Normally I can rely on my trusty GPS to tell me where I have been but for reasons best known to the accursed device it couldn't identify any of the satellites above for the first couple of miles - and so I have to guess. My guess includes the top of a hill and a few roads.
The GPS picked up the trail between Ballam's and the well named Kildridge Woods, just in time for a long and pleasant downhill with a view-stop across to Stonor House (which has belonged to the Stonor family since the late twelve hundreds and is said to have an ancient stone circle built into its chapel).
Having run all the way down the hill back to the road we turned right, then left and ran up another huge but gently inclined hill towards Maidensgrove Common and the pub that we didn't run from as they shut on Tuesdays.
If we had arrived at the common 45 minutes earlier we would have spotted Rob's Green and Harding in attendance as they both went to the wrong pub.

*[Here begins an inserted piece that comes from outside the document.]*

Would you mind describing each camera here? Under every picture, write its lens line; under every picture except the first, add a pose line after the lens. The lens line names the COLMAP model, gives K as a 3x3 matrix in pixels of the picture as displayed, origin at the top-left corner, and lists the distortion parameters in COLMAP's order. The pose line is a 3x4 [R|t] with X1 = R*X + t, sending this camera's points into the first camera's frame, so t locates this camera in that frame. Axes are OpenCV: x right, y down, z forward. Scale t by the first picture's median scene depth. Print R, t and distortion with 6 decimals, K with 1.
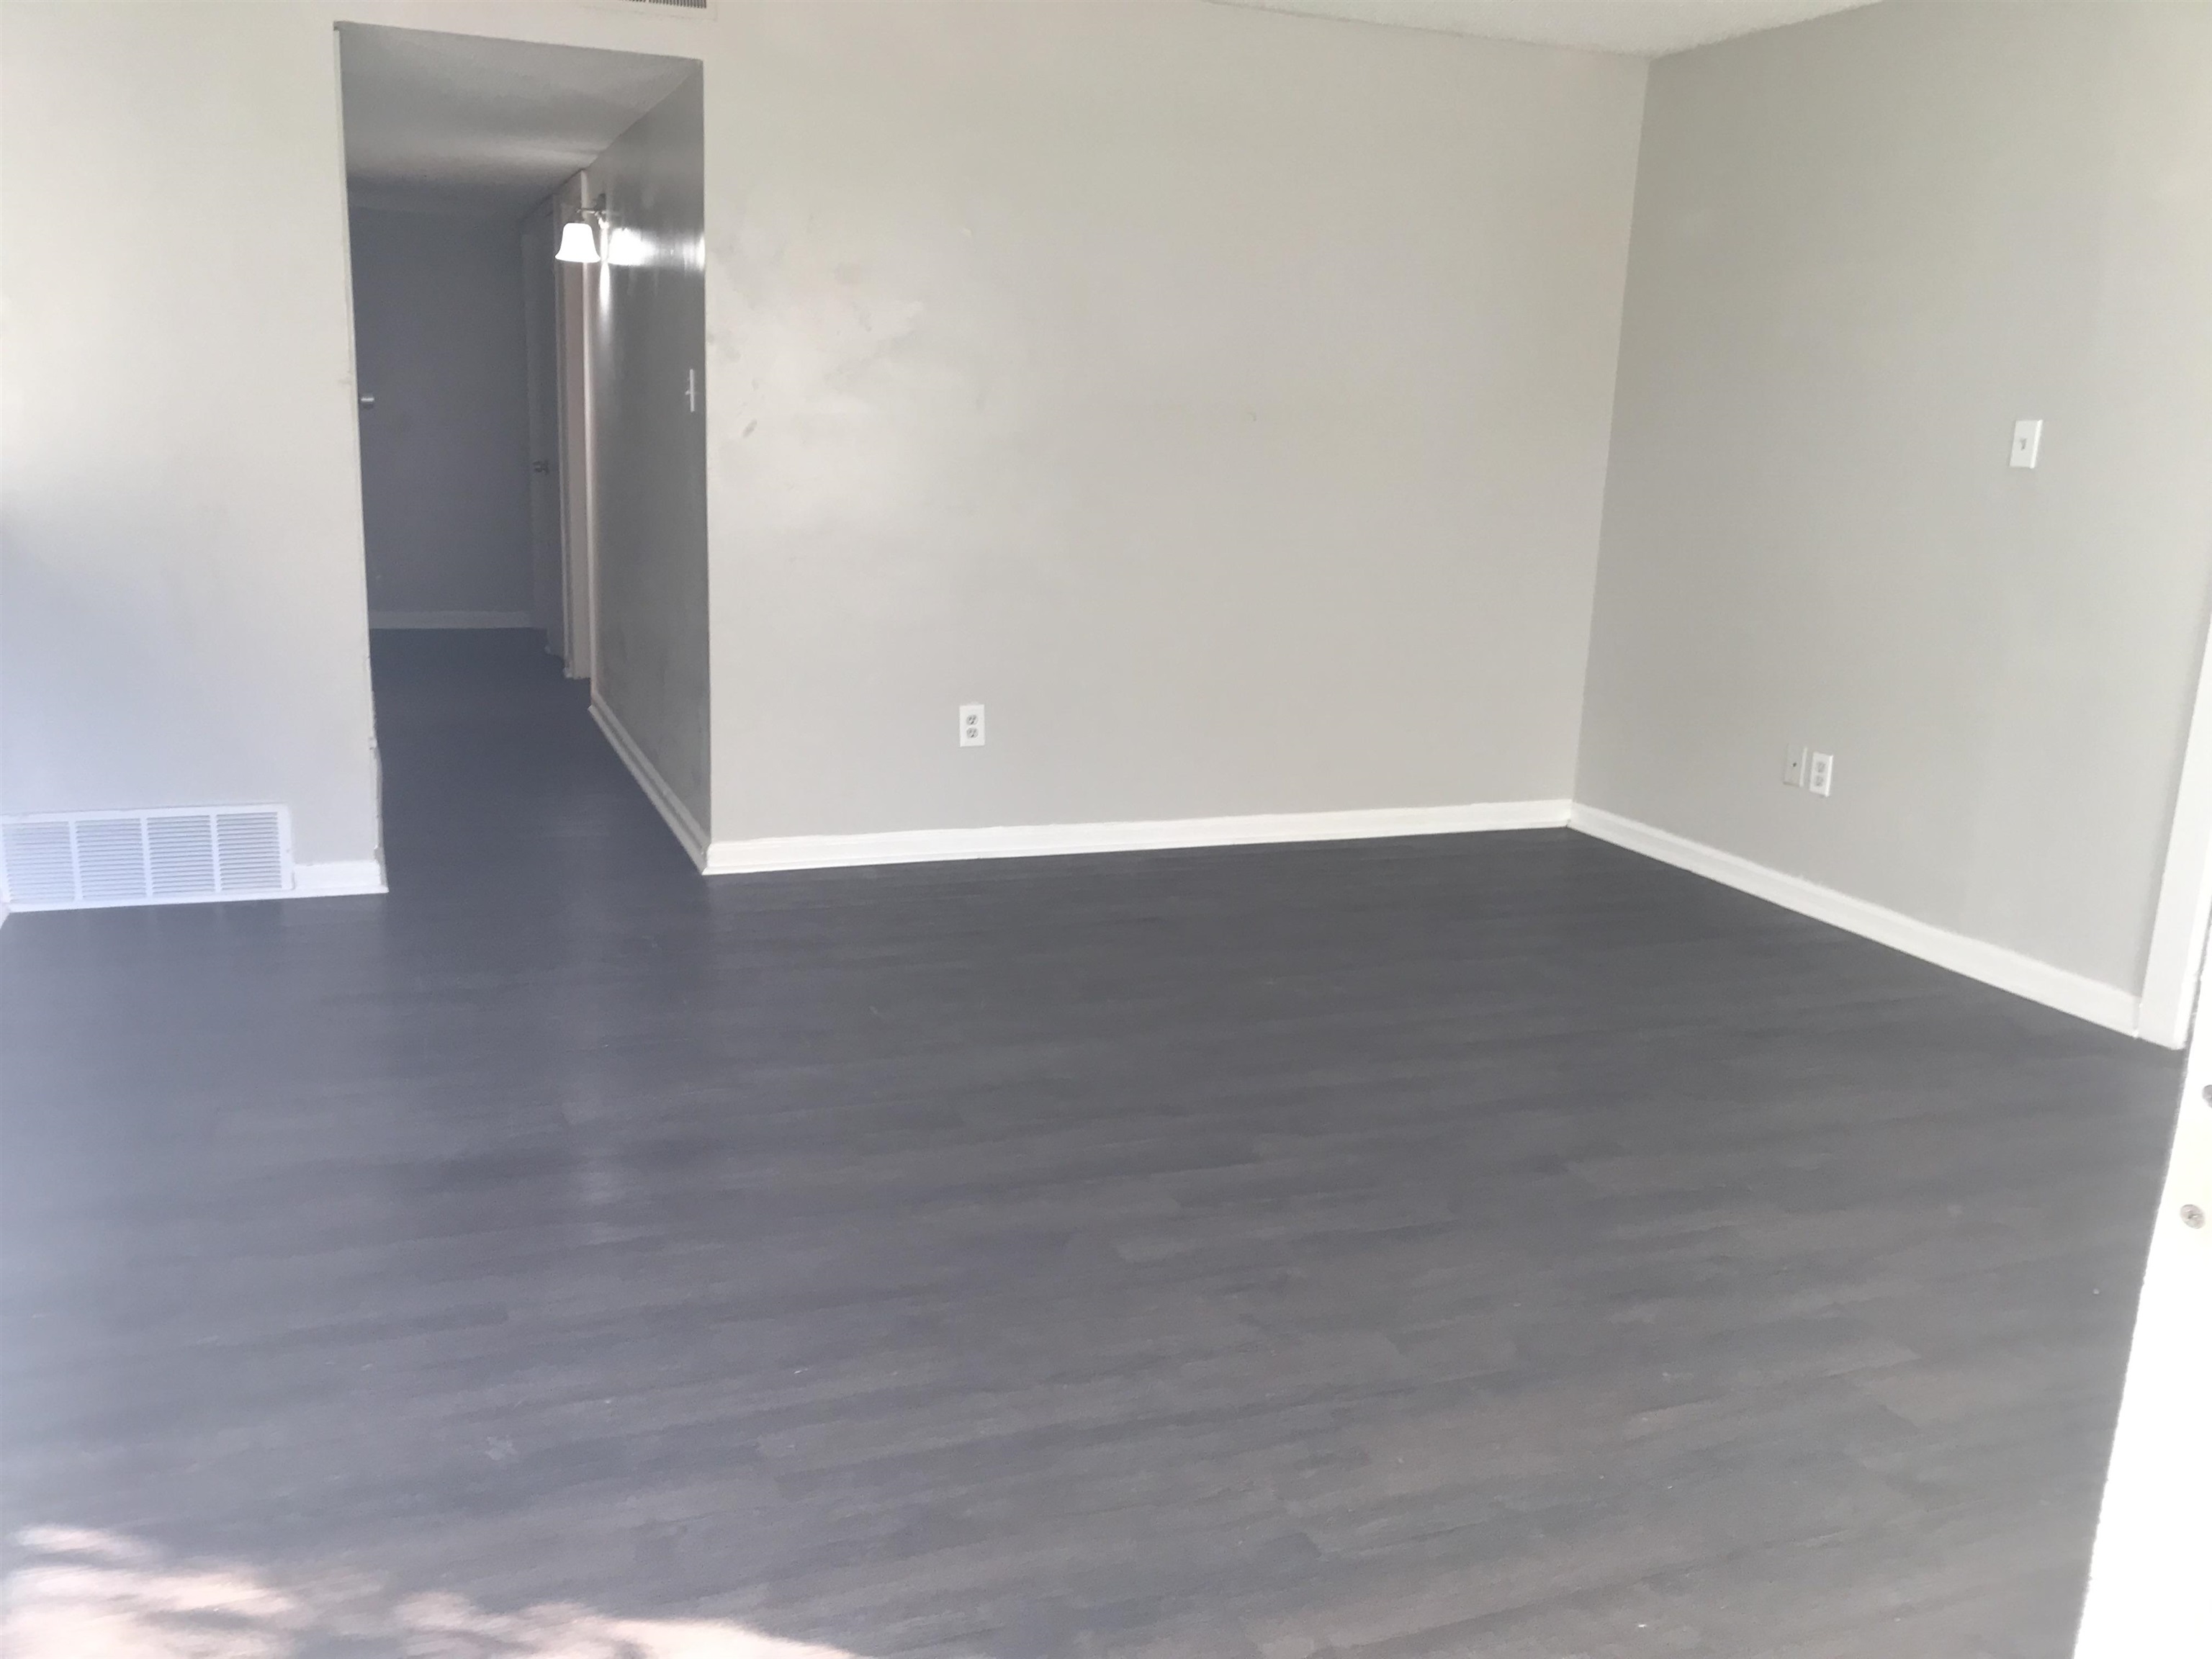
lens RADIAL K [[1831.2, 0, 1094.1], [0, 1831.2, 821.5], [0, 0, 1]] dist [0.061041, -0.065042]
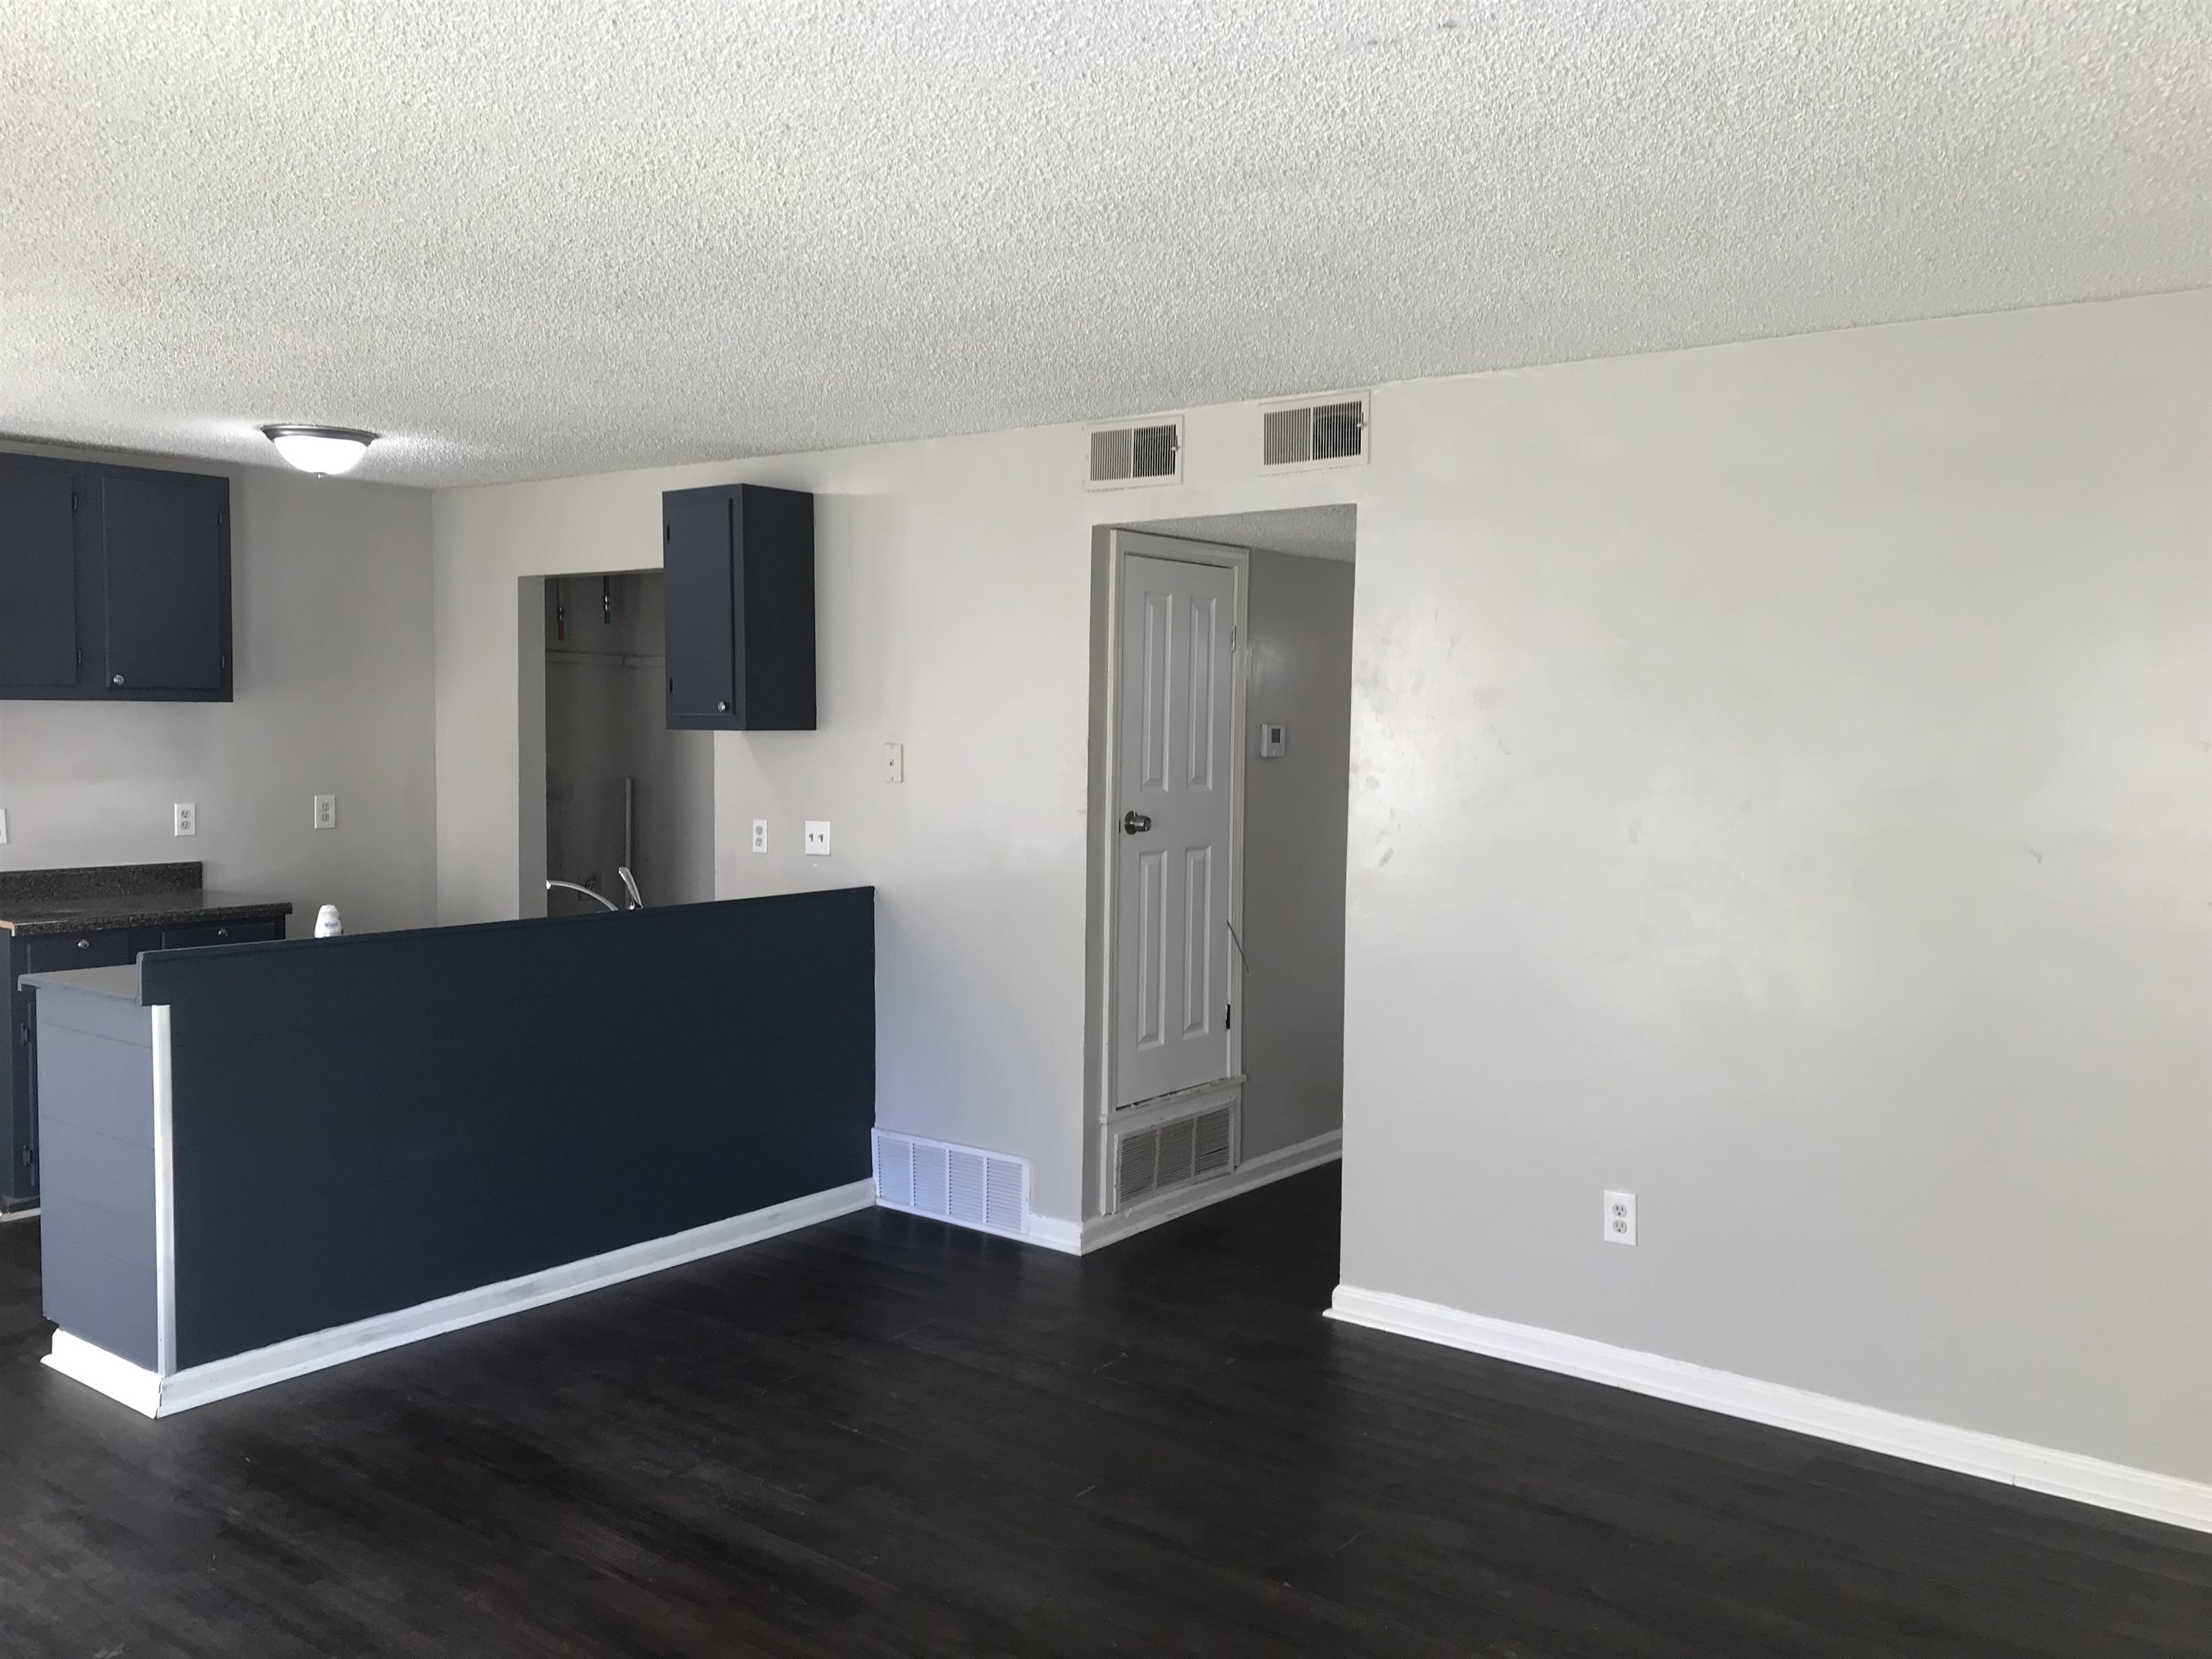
lens RADIAL K [[1831.2, 0, 1108.8], [0, 1831.2, 833.7], [0, 0, 1]] dist [0.061041, -0.065042]
pose [[0.512680, 0.024498, -0.858230, 0.532611], [-0.180162, 0.980408, -0.079637, -0.117181], [0.839464, 0.195449, 0.507049, 0.371321]]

At the end of the common the cry of on-on rang out going from along the road towards a footpath that went left into the woods. This was a pity as it turned out to be the wrong way and all of us that were foolish enough to be in the front half of the pack had to turn around and go back, whereupon we ran around three sides of a square and turned into Park Wood. That is all but Ken who turned not into Park Wood but more into a daemon running machine as he hared off into the darkness, presumably scattering unsuspecting hashers in his wake. I think the hash ought to consider adding him to the (growing) list of runners who we need to kneecap with a baseball bat!
On-on through the wood, down the deliciously long hill towards the pub, across two fields, three lost trails and an awful lot of cow-based fertilizer and we arrived at the on-inn.
Roger made his usual oration and presented Roz with a T shirt for running an insanely large number of runs. After thanking Matthew for the (very enjoyable) hash, chips and goodies he changed his tack and went on about the Pub's toilets. After praising these to the sky and beyond, strenuously exhorting their magnificence and insisting that everyone must visit them, he carried on with wonder and amazement to praise the décor, facilities, beauty and the cute and fluffy little hand-drying towels that adorned these palaces of the privy.
I remember wondering if he was turning gay?